Mark Royster - On his family, community, and church

Rev. Mark Royster is the minister of Cedar Rock Missionary Baptist Church in New Hill, NC. He has spent decades working as a banker (VP of SunTrust), minister, school board member (leader of the Blue Ribbon Task Force), and community developer and activist in Orange County, and has strong ties to Chapel Hill, especially the Northside and Pine Knolls communities. This interview was done as part of the Jackson Center’s “Facing Our Neighbors” Inititiative.

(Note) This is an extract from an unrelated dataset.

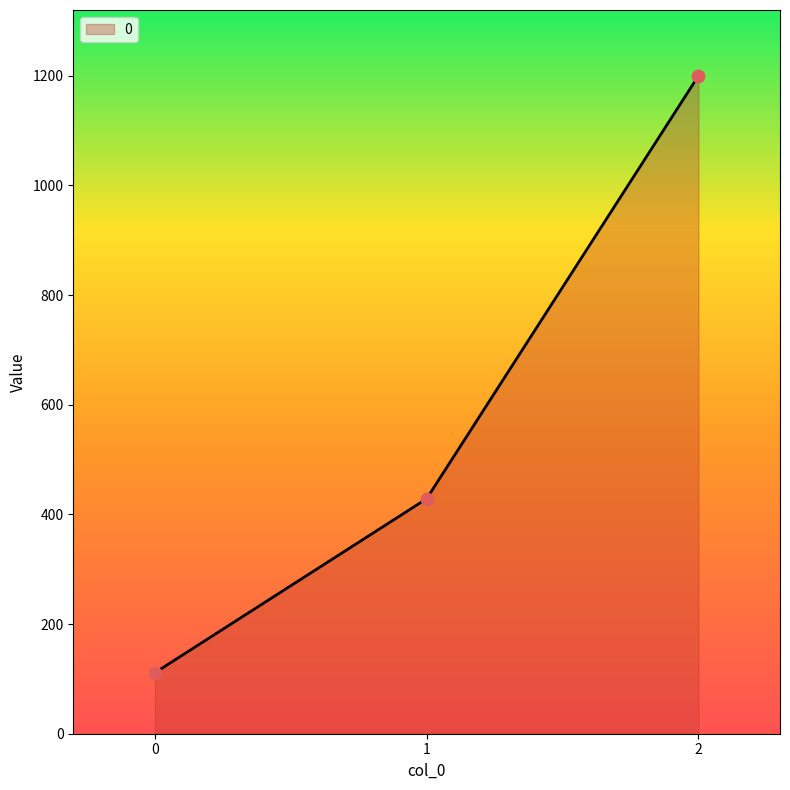

What is the ratio of the value at 1 to the value at 2?

0.4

Topics include: Introduction of Mark Royster and his wife, Phyllis; experience of growing up in Oxford; meeting Phyllis; decision to go to Johnson C. Smith University; family dynamics around education; memories of grandparents, Papa Tom and Ma Bessie Perry; reflections of life as sharecroppers; father’s farming and ownership of land; earlier generations from Franklin County; growing and processing tobacco; house fire and stories of survival and life in tobacco warehouse; early childhood schooling memories and consciousness of his own race; race relations at Webb; role of religion growing up; father’s death and his reaction; work as auditor; process of becoming first African American in traveler’s insurance; experiences as banker; life in Charlotte, Granville County, and then Chapel Hill; hearing about Greenbridge development in Chapel Hill; his work financing black owned development; controversy over Rosemary Village and Greenbridge; loss of cohesivenes of black community; importance of trust and the church in the black community; reflections on UNC-NOW and its role fighting racial and economic injustice.